Nach dem Skandal um Dávalos ist die Unterstützung für die Regierung Bachelet laut Umfragen gesunken. Linke Medien wie die chilenische Zeitung "El Ciudadano" oder der lateinamerikanische Sender Telesur legen nahe, dass der Zeitpunkt der Veröffentlichung der rechten Opposition zugutekomme. Diese könne damit nicht nur von eigenen Korruptionsskandalen ablenken, sondern auch die Regierung Bachelets deswegen diskreditieren, weil sie politische Änderungen durchsetze beziehungsweise anstrebt, welche die Rechte ablehnt. Bereits vom Senat angenommen worden sind ein Ministerium für Frauen und die Gleichstellung der Geschlechter und die eingetragene Partnerschaft für homosexuelle Paare. Auch die Abschaffung des binomialen Wahlsystems, das noch aus der Zeit der Diktatur Pinochets stammte, wurde beschlossen. Zudem soll der Senat darüber diskutieren, das Verbot der Abtreibung zu lockern. Auch die Erziehungsreform steht nach wie vor zur Debatte.

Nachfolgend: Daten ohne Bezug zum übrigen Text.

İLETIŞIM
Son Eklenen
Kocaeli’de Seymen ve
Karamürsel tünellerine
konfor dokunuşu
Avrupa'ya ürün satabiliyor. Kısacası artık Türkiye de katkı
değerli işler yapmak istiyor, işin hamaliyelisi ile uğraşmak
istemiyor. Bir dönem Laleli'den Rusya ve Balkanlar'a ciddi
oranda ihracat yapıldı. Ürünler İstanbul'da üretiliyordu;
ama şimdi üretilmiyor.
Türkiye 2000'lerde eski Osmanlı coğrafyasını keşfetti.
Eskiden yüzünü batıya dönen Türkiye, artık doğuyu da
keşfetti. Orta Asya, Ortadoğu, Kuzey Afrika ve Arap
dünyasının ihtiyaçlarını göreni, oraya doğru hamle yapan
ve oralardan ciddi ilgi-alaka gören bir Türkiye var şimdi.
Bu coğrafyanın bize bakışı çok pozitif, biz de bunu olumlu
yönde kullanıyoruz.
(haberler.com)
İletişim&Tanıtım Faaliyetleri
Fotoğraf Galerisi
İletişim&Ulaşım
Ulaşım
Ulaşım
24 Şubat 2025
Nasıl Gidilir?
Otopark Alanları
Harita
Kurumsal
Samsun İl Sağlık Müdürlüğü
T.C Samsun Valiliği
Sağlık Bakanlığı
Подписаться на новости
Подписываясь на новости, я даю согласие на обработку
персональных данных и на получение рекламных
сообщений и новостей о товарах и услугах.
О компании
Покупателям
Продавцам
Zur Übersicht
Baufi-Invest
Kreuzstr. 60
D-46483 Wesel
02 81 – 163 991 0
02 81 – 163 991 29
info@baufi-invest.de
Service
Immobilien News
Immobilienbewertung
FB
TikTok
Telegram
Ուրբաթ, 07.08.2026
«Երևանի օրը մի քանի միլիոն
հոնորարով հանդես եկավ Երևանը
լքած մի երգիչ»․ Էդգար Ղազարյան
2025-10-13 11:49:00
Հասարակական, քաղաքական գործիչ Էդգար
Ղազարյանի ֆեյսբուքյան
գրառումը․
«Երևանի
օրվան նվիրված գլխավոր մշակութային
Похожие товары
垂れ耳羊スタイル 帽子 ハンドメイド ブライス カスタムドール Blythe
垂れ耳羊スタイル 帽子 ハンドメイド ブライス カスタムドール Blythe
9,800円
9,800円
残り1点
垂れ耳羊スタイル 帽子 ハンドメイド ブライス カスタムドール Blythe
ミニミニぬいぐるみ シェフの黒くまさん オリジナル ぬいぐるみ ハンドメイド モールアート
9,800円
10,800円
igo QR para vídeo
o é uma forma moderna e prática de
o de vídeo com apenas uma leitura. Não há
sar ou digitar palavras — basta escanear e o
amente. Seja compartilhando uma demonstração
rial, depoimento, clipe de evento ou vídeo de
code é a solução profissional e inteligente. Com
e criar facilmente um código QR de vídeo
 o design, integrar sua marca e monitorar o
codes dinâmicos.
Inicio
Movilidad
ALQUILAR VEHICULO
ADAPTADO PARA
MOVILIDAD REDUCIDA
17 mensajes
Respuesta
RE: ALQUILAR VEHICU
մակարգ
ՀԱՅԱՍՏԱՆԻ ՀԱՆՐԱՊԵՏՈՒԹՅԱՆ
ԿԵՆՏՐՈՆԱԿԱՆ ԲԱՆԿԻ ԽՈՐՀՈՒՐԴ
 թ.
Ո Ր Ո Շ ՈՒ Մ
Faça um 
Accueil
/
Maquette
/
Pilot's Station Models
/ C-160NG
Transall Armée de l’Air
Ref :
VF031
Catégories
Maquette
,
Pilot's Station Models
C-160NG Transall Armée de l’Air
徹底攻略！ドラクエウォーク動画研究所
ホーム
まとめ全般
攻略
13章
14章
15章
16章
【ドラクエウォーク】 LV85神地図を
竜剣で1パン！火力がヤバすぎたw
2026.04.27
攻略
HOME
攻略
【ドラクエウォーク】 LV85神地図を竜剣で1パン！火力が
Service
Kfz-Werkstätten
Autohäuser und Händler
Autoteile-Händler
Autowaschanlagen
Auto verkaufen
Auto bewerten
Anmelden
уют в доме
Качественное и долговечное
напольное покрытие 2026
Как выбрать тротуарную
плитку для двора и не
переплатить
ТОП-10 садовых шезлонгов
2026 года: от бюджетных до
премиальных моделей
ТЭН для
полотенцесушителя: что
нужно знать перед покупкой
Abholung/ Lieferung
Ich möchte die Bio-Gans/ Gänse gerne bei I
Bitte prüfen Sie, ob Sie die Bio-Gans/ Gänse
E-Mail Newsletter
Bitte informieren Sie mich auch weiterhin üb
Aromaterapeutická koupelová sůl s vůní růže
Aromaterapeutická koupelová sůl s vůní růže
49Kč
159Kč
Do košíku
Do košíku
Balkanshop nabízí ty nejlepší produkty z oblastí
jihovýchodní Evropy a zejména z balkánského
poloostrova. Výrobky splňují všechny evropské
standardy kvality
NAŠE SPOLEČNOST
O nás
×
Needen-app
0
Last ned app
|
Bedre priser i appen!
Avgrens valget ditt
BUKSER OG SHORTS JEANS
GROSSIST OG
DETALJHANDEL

Durch die Neuerungen, welche allesamt nicht im Sinne der Rechten sind, fand die Regierung Bachelets bis dahin durchaus Zuspruch aus der Bevölkerung.

Dávalos sagte indes, das besagte Geschäft sei bereits vor der Kandidatur seiner Mutter verhandelt worden, und wies somit Korruptionsvorwürfe zurück. Auf der Website des Ministeriums für Soziokultur hat er zudem Deklarationen über seine Besitztümer und seine Beteiligung an Unternehmen veröffentlicht. Der heftig diskutierte Korruptionsskandal hat nun auch diverse andere chilenische Politiker, besonders der rechten Partei UDI, in Bedrängnis gebracht. Denn durch seinen Rücktritt unterscheidet sich Dàvalos von Politikern, deren Verwicklung in Korruptionsskandale bewiesen ist und die trotzdem nicht auf ihr Amt verzichtet haben.